A 19-year-old Greg Kraft told his hometown newspaper he intended to be a college coach “sooner or later.”
“I think I’d really enjoy it and I think I’d be a pretty good coach,” he remarked to Steve Tadevich of The Argus (Fremont, California) in the summer of 1974.
Kraft far outshot his prediction, as nearly 50 years later he is included in the Class of 2022 into the USTFCCCA Coaches Hall of Fame. He left his positive mark on five programs in his 40-year coaching career, transforming two of those into national powers when he added director and head coaching responsibilities to his reputation as an excellent technical coach.
The majority of his career – 23 years, to be exact – came at Arizona State, where he transitioned from coach to administrator in 2019 after what he termed a “wonderful ride” as the Director of Track & Field and Cross Country.
That expedition started at the lowest of moments, when Arizona State was looking for a coach while its track & field program was on probation. ASU athletic director Kevin White changed the direction on July 28, 1996, when his national search for a new track & field leader lured Kraft away from a burgeoning power he was building at South Carolina.
“This is a huge day for us, a huge appointment,” ASU AD Kevin White said. “We couldn’t be more excited over this. This makes a whole lot of sense. He has impeccable integrity, is committed to the student-athlete, is a strong, determined leader and a proven recruiter. And you need a CEO-type to be your track & field coach.”
Kraft not only righted the Sun Devil ship, but began a renaissance for ASU track & field, amassing multiple team championships that put ASU and Kraft in exclusive company.
In 2007, Kraft led the ASU women’s program to a sweep of the NCAA Division I indoor and outdoor championships, joining LSU and Texas as the only programs with that achievement.
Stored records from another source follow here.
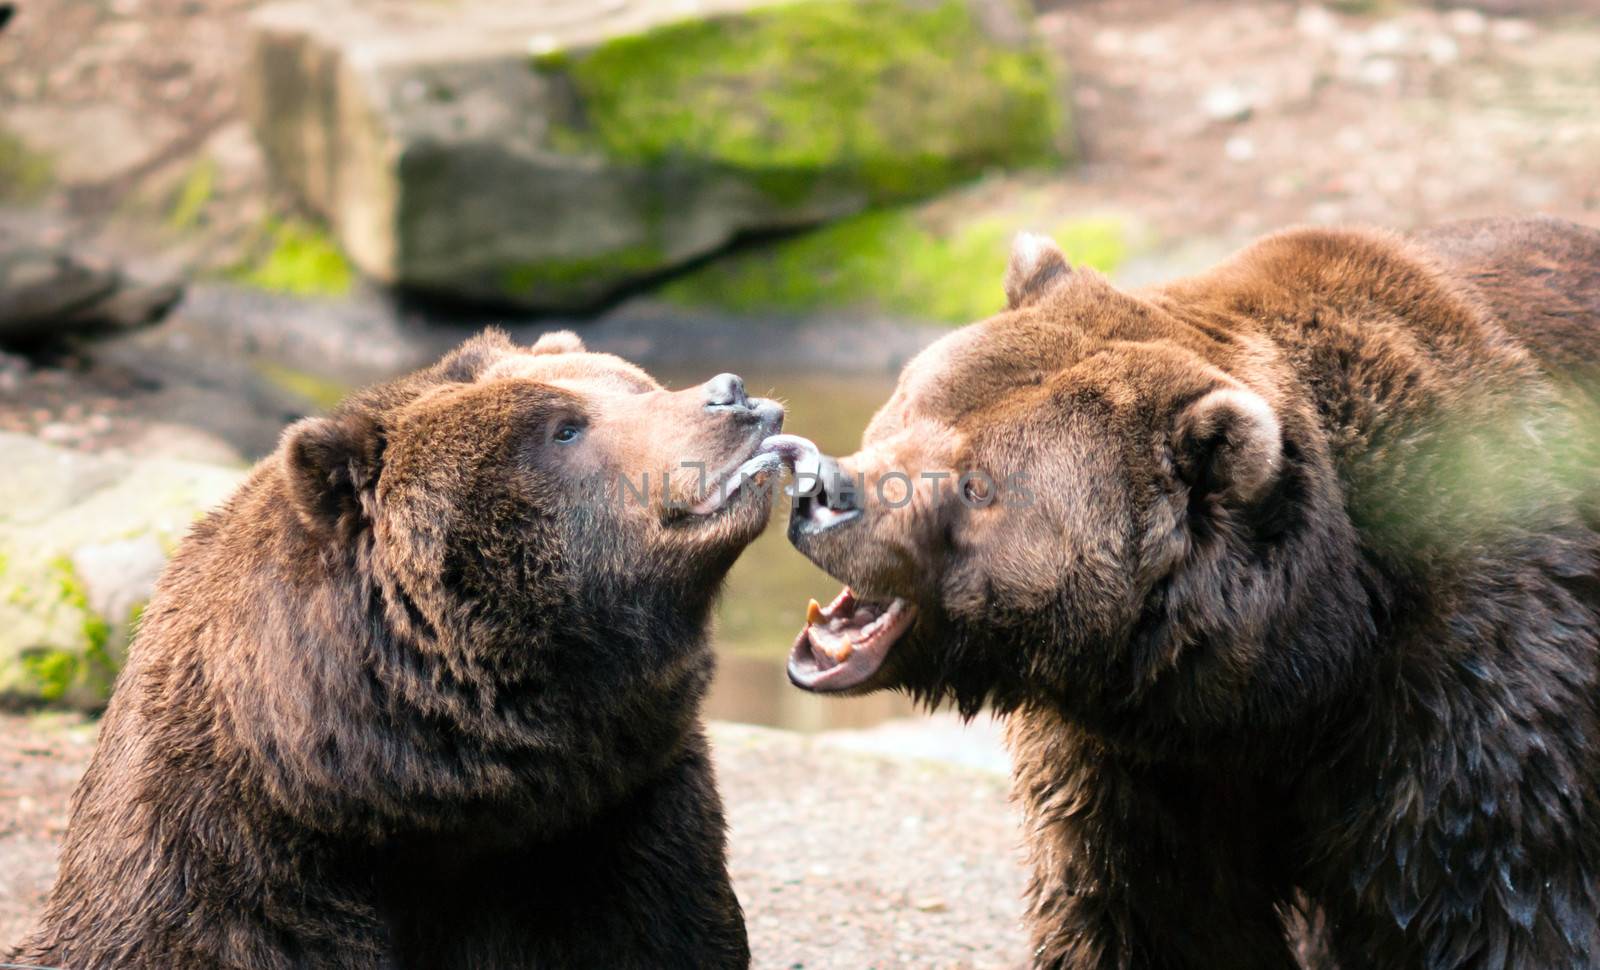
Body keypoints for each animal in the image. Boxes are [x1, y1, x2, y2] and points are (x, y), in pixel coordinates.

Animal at [780, 216, 1593, 966]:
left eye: (979, 484)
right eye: (911, 406)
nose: (824, 491)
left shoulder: (1462, 695)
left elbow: (1497, 903)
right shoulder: (1138, 767)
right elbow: (1153, 915)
Then in 2008, Kraft became just the second head coach to lead men’s and women’s programs to NCAA Division I national team crowns in the same year after sweeping the NCAA DI Indoor Track & Field Championships.
Those four NCAA titles are among ASU’s 12 top-five finishes at the NCAA DI Indoor or Outdoor Track & Field Championships under Kraft’s leadership, and Sun Devil athletes combined for 38 NCAA event titles under his direction.
Kraft earned multiple coaching honors at Arizona State. Four times he was named USTFCCCA National Coach of the Year, along with seven times as the West Region Coach of the Year. Three times he was named Pac-10 Coach of the Year.
Two of his most successful athletes were Dwight Phillips, a seven-time All-American in just two years at ASU, who continued under Kraft as a post-collegian to win Olympic gold in the 2004 long jump, and Jackie Johnson, a seven-time NCAA champion in the heptathlon/pentathlon who was among the inaugural class inducted to the National Collegiate Track & Field/Cross Country Hall of Fame.
Kraft worked wonders at his other head coaching job, bringing South Carolina from the Metro Conference to the Southeastern Conference, where the Gamecocks were initially near the bottom of team standings. By his final season in 1996, South Carolina was top-5 in the SEC with a high of runner-up in the women’s outdoor competition, earning Kraft SEC Women’s Coach of the Year honors.
Kraft’s coaching journey began at his alma mater, Cal Poly, where he met at least two important people. One was Steve Miller, a 2005 inductee in the USTFCCCA Coaches Hall of Fame who gave him a graduate assistant position and then two years later followed with an offer to be assistant coach at Kansas State after Kraft spent one year at Indiana State. He spent four years with the Wildcats before being hired away by Virginia, where he also worked for four years as an assistant before South Carolina came calling.
The other important person Kraft met at Cal Poly was his future wife, Maggie Keyes, who won national titles in the mile (1980 TAC Indoor) and 1500 (1980 AIAW Outdoor) and represented the U.S. in the inaugural World Championships in 1983 in the 3000 meters. The Krafts have two sons, Kyle and Cory, who both graduated from ASU.